The first implementation phase was to take advantage of already completed foundational work that unified systems and data to develop a reporting solution which replaced the manual tracking processes. This solution not only captured existing functionality but extended it to visualize site information collated at country, study, project, and program levels. This approach benefited study teams by giving them a standardized approach while replacing manual data collation, reducing the potential for data-entry and data-quality errors.

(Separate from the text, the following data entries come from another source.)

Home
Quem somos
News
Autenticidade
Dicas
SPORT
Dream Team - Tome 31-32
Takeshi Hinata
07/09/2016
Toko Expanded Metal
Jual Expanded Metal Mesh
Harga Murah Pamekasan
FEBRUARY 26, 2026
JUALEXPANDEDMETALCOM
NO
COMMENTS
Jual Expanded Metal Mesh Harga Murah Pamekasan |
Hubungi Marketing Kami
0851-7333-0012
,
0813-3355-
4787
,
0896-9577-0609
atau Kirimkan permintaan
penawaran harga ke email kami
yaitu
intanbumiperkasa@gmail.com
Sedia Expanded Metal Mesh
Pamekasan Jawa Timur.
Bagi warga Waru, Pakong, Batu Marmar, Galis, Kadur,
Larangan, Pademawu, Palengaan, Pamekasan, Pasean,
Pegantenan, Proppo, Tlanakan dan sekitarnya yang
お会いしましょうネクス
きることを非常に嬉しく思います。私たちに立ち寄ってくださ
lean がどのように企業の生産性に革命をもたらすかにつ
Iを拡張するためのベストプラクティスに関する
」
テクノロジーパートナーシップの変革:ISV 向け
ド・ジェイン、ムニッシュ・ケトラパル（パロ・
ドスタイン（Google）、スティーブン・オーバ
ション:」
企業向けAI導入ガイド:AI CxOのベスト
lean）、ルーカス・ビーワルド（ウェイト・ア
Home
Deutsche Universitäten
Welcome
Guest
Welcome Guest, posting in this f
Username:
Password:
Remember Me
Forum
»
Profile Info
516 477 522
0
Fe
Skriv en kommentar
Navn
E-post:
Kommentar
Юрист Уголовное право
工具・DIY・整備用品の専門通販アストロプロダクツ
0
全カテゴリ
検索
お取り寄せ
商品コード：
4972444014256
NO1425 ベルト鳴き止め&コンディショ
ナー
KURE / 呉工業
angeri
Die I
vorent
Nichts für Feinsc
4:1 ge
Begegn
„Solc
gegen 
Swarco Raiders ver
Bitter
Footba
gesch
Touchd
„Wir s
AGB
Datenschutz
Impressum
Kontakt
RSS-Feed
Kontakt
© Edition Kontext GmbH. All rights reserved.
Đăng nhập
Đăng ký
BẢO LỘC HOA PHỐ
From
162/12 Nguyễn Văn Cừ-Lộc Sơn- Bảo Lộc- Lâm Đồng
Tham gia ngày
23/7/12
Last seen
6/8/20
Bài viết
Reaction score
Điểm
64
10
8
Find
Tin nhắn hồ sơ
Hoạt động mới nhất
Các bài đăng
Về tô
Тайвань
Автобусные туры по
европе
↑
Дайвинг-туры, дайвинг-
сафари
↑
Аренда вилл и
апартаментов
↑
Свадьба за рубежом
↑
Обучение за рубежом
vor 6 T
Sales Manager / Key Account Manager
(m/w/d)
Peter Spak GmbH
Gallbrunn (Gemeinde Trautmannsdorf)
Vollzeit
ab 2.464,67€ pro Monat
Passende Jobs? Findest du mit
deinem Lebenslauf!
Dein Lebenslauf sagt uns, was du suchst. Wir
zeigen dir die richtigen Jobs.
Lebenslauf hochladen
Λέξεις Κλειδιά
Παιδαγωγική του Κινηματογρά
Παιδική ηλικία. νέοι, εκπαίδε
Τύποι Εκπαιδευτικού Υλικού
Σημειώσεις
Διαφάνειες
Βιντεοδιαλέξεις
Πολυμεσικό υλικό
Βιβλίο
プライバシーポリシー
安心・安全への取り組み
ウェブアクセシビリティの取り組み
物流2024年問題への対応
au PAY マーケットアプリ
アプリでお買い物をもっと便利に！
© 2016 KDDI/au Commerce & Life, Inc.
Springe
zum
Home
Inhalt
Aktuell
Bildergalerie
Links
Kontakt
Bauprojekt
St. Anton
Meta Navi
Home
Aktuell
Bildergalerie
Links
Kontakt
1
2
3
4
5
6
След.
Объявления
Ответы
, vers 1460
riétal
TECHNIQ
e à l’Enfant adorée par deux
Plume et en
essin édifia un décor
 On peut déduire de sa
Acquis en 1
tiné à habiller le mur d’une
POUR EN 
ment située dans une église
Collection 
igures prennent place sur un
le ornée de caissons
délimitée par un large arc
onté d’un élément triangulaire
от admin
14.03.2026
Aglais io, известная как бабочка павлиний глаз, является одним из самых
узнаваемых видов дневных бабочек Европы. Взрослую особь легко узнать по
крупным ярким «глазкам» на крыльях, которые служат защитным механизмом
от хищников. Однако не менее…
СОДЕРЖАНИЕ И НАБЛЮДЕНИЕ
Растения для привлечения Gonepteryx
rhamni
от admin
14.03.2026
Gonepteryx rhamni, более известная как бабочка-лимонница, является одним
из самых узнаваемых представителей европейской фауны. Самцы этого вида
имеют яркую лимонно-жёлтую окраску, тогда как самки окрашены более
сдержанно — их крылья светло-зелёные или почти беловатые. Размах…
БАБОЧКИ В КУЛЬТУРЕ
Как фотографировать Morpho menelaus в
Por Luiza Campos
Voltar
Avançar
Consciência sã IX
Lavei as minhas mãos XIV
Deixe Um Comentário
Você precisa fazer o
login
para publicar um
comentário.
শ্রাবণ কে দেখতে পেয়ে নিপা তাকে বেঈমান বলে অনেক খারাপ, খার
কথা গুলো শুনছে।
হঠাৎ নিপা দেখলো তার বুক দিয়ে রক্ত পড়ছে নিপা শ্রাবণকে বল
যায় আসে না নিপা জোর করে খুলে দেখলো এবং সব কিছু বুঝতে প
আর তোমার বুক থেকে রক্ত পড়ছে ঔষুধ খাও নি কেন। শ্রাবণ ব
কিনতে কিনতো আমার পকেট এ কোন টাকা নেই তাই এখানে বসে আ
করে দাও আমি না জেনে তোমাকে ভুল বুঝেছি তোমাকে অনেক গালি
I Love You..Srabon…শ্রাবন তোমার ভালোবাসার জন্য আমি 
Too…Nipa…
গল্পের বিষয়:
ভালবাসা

The second phase was to embed a predictive model into the reporting solution to predict the risk of sites being inspected from 1 to 5 (1 being low risk and 5 being high risk). Happily, FDA and other regulatory bodies publish comprehensive documentation which explain their risk-based approach to the site-selection process. The team simply mirrored published methodologies as much as possible from the data available before validating the accuracy of the model based on standard statistical techniques. The model has proven highly effective at placing sites that had been identified for inspection into a risk score of 4 or 5.
Identifying tools and processes across your quality assurance, inspection, and audit portfolio that can uplift these capabilities one layer at a time can powerfully demonstrate the value of analytics approaches in the QMS space to the business. This roadmap should focus on quick, early wins to gain stakeholder traction and engagement on what analytics approaches can do for quality, hopefully leading to further engagement and investment from the organization in this space.